Schließen wir mit einer Impression aus Chicago, mit der wir zum Beginn der
heutigen Sendung zurückkehren – und zeigen wir zugleich, wie Solti in Chicago
nicht nur Amerikanisches sich anverwandelte, sondern zugleich den Spieß
umdrehte und dem amerikanischen Publikum slawische Hausmannskost à la Solti
kochte, servierte und schmackhaft machte.
1
0
Decca
LC 00171
443 444-2
Track 009, 010,
011, 012, 013,
014, 015
Béla Bartók
Rumänische Volkstänze
Tanz mit dem Stabe
Gürteltanz
Der Stampfer
Tanz aus Butschum
Schnell-Tanz
Schnell-Tanz
Chicago Symphony Orchestra Ltg. Georg Solti
1993
5’21
Die Rumänischen Volkstänze von Béla Bartók. Georg Solti am Pult des Chicago
Symphony Orchestra 1993.
Nächste Woche also werfen wir einen vertiefenden Blick auf Solti als ReiseDirigenten auf dem amerikanischen Kontinent. Denn freilich: gelebt hat er dort nie!

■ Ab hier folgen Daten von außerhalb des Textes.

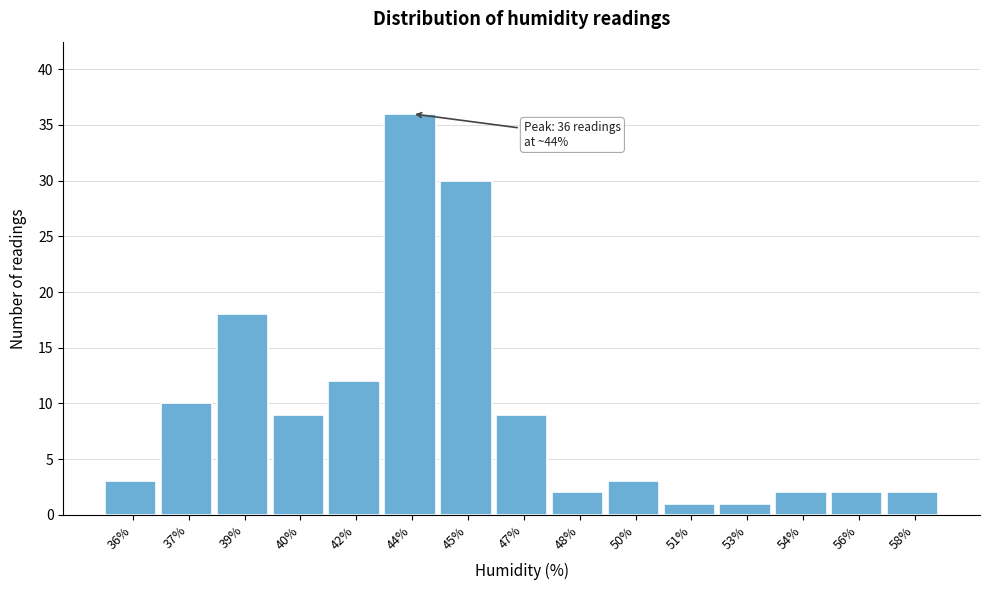

Reading right to left, extract all data points from this chart.

2	2	2	1	1	3	2	9	30	36	12	9	18	10	3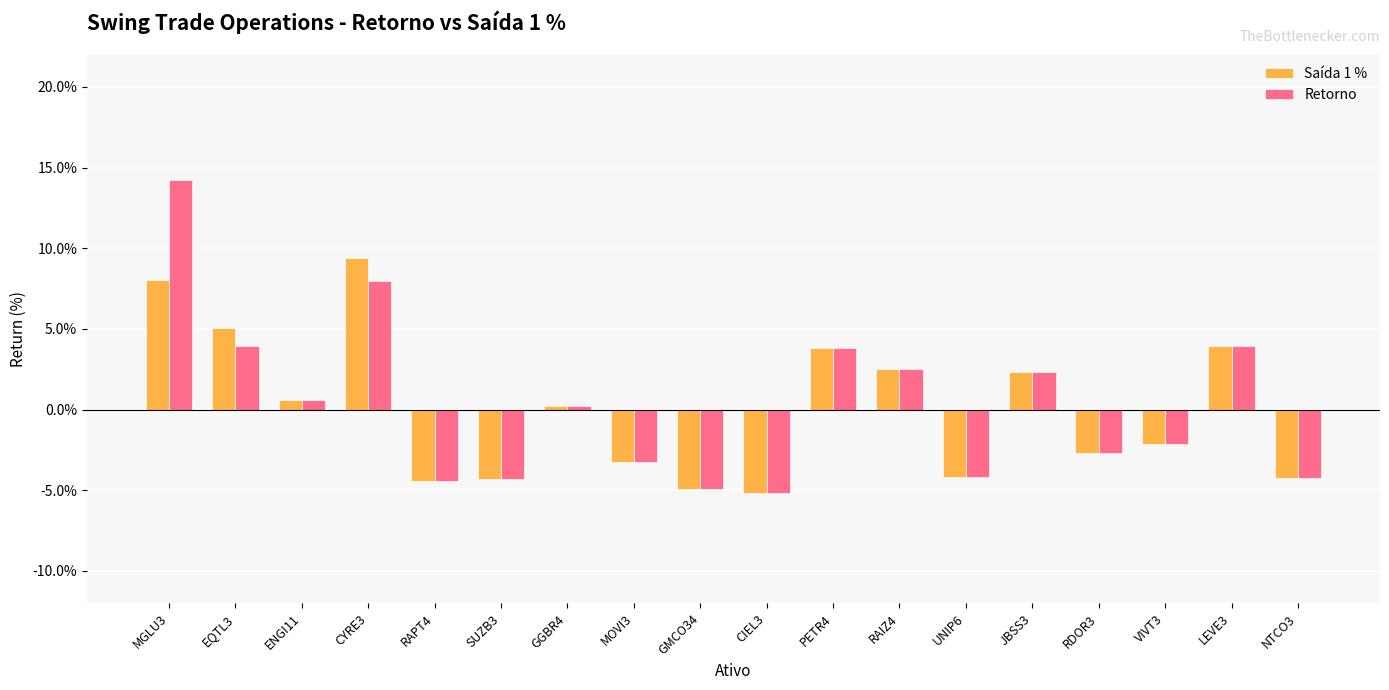

Rank the series by their maximum value, from lowest to highest.

Saída 1 %, Retorno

Mit dabei: eine Kritiker-Fehde vom Feinsten. Und eine kleine Lagebeschreibung der
amerikanischen Orchesterszene und Ästhetik, die in Europa präsenter ist als wir
Freunde Furtwänglers und Karajans es uns möglicherweise träumen lassen.
Bis dahin, Ihnen noch einen schönen Tag, Ihr Kai Luehrs-Kaiser.